In a taste of a price war resembling that of airlines' fare wars, Amazon.com's two biggest competitors wasted no time matching the top online retailer's 50 percent discount on New York Times bestsellers.

Within hours of Amazon's volley Monday, barnesandnoble.com and Borders.com followed suit. All three retailers had routinely offered discounts of 20 to 40 percent on bestsellers, and all three noted the blockbuster books account for only a small fraction of revenues and thus would have little impact on the bottom line.

Still, the moves sent shivers through Wall Street, cooling the frenzy over the big-name online retailers' stock and raising doubts about long-term prospects. Not only for Amazon and its competitors but for ever-expanding Net retailers.

Stocks Fall on News

Shares of Amazon (Nasdaq: AMZN) fell 6 percent, or $6.56, to close Monday at $125.81. New York-based Barnes & Noble, Inc. (BKS), half-owner of barnesandnoble.com, saw its shares fall $1.12, to $33.19, while shares of Ann Arbor, Michigan-based Borders Group, Borders.com's parent, declined 50 cents, to $15.875.

Investors and analysts worry the price wars could signal "cut-throat" competition that ultimately would cut into expected margins and jeopardize long-term prospects for the online booksellers.

Big questions remain unanswered: How much is too much cost-cutting, and how low is too low a price?

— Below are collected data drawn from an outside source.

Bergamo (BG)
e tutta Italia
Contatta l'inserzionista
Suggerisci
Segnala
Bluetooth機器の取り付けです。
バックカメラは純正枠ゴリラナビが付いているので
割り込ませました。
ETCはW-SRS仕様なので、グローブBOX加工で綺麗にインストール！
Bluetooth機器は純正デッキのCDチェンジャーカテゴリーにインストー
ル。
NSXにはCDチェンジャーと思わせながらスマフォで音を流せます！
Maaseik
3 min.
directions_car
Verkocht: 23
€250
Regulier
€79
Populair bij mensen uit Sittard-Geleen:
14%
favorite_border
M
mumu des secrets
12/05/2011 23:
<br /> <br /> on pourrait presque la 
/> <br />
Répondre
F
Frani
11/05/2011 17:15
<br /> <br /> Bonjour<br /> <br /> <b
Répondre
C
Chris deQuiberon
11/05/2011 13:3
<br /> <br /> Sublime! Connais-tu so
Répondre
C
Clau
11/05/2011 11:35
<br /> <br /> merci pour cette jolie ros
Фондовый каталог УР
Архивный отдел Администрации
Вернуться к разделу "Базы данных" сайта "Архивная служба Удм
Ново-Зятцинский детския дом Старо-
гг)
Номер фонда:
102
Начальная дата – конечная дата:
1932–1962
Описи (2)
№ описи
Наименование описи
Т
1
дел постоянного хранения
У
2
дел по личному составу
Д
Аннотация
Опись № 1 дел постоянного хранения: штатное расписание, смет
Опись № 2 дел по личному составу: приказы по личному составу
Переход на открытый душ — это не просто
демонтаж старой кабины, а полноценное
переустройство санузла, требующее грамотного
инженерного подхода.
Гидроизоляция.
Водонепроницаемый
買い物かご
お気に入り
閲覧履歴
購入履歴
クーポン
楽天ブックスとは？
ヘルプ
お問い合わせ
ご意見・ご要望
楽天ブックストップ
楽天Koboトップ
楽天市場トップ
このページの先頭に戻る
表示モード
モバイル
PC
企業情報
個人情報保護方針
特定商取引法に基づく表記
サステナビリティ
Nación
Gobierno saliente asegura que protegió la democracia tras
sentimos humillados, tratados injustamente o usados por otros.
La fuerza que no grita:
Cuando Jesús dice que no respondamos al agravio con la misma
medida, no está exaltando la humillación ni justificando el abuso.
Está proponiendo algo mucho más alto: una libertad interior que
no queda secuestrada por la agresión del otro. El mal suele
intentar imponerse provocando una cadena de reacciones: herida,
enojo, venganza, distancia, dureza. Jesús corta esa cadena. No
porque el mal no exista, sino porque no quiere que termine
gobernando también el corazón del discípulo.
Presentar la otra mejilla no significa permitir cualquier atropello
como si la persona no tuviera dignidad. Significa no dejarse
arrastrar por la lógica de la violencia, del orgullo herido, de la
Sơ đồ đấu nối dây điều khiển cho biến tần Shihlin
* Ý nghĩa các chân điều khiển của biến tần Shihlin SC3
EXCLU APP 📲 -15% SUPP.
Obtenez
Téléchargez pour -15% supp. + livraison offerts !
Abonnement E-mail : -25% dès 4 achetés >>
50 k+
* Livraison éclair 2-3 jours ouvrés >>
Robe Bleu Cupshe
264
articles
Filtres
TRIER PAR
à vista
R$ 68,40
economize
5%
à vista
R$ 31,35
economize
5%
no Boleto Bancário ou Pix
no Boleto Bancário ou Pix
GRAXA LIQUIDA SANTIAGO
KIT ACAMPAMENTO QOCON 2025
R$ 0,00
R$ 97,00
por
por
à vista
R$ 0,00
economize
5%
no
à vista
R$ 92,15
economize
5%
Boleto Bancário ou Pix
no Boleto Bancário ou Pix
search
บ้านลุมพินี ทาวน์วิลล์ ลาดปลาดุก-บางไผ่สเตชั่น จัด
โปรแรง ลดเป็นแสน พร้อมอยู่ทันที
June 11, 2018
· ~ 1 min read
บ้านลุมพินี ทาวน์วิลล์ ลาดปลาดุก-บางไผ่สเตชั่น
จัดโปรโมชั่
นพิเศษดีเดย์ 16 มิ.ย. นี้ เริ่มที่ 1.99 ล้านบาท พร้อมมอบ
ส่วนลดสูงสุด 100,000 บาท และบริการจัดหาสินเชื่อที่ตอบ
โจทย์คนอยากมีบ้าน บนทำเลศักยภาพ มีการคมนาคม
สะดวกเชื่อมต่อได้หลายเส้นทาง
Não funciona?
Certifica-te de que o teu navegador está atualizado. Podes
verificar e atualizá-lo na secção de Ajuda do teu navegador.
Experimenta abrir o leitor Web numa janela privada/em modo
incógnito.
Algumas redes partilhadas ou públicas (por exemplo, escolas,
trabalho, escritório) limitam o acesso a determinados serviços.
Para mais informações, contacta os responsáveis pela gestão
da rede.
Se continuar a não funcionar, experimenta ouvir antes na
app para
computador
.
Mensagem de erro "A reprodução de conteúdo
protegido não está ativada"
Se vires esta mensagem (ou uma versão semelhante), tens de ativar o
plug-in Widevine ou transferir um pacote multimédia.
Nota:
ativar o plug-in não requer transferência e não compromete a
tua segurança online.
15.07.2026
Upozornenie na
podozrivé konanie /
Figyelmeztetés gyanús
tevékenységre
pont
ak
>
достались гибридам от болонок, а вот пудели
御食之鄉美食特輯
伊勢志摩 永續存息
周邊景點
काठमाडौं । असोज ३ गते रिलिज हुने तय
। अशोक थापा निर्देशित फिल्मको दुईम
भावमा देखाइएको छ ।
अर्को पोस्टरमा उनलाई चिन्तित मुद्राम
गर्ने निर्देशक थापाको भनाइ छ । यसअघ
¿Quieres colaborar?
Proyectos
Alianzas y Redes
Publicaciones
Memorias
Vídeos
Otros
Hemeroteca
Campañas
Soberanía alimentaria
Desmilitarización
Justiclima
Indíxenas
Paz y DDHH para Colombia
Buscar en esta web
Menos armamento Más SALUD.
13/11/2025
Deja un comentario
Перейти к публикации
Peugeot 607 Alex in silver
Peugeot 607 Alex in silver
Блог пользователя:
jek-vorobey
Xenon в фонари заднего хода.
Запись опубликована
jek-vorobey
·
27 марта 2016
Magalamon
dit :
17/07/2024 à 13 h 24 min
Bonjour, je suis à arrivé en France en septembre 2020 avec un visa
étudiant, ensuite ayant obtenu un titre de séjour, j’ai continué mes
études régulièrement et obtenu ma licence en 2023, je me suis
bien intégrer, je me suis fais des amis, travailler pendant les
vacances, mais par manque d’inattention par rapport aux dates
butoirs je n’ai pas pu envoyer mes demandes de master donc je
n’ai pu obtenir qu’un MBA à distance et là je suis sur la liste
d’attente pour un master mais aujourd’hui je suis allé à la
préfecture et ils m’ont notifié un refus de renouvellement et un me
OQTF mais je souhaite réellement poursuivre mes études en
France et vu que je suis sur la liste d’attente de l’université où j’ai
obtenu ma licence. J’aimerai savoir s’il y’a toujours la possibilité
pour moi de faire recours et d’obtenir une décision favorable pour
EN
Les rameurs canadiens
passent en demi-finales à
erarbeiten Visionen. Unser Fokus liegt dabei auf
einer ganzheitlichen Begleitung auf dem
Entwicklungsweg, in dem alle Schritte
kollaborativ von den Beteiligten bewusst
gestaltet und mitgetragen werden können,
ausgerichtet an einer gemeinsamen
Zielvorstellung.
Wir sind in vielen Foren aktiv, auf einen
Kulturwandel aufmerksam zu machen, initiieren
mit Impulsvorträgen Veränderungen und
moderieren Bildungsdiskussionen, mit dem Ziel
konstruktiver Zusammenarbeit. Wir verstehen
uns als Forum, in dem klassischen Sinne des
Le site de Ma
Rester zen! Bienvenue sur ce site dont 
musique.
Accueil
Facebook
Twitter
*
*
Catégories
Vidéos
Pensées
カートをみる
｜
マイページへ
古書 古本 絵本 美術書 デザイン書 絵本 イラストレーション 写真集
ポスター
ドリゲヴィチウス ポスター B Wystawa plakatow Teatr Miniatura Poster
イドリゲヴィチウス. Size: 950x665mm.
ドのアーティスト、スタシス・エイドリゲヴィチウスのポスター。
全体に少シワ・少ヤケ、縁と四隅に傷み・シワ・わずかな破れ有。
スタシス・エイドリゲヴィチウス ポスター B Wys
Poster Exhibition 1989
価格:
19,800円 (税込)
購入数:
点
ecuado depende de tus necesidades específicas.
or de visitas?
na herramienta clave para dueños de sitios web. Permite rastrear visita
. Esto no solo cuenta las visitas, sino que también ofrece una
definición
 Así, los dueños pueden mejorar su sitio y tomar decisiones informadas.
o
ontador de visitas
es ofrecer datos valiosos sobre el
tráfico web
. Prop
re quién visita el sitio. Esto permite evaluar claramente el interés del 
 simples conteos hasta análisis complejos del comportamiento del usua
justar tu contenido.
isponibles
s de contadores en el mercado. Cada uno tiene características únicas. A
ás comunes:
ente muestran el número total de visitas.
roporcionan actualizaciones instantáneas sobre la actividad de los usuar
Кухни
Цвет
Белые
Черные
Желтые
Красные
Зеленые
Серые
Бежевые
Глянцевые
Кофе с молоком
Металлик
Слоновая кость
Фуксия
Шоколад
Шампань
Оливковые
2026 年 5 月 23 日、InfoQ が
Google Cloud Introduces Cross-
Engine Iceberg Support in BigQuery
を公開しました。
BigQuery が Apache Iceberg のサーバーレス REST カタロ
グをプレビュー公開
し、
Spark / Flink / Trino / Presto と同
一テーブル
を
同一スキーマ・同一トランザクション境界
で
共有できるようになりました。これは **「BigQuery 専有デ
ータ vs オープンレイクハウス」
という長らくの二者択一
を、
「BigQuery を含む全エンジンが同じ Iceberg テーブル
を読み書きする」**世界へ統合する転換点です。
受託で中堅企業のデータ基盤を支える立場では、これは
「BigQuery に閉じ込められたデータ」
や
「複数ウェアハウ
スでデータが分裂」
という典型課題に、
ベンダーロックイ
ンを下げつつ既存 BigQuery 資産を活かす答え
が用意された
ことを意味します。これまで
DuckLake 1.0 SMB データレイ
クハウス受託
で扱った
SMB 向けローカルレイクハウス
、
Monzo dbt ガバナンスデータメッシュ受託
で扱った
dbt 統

With Net retailers expanding at breakneck speed, but demand finite, will the competition fuel price wars that will ultimately eat away at projected margins and revenues of even the biggest players?

Until this week, the booksellers' competition had focused mainly on building brand recognition through marketing and advertising; improving site design for easier use; tailoring content to individual tastes; offering e-mail updates on book categories specified by readers; and delivering better reviews.

Competition Shifts to Price

Now, the one-upsmanship seems to be turning on price. "We were the first online bookseller to offer deep discounts," boasted Jonathan Bulkeley, barnesandnoble.com CEO.

While following Amazon's lead, Borders.com played down the significance of its competitor's move. "We won't allow incremental price differences to serve as a distraction to our customers and our mission," said Rick Vanzura, Borders.com president.

Amazon, for its part, took to its Web site immediately, gushing about the "very latest in deep-dish discounts." With $1.4 billion in cash reserves, Amazon is best able to afford deep discounts that could be loss leaders. Amazon sales have skyrocketed, to $610 million for the 1998 fiscal year, a 313 percent increase, and the company is on a pace to easily eclipse $1 billion in annual sales. Amazon continues losing money, however. In Q1 1999, it reported a $61.7 million loss, and its stock, which catapulted to $221 a share last month, has dropped $95 since.

With never-ending price battles now more likely, another online retailer jumped in. Books.com, the first online bookstore, on Tuesday began offering Net shoppers instant comparisons between its prices and those of Amazon and barnesandnoble.com. Books.com said it will automatically lower its prices to beat the competition. Which begs the question: Who tops that and how? Expect a quick answer.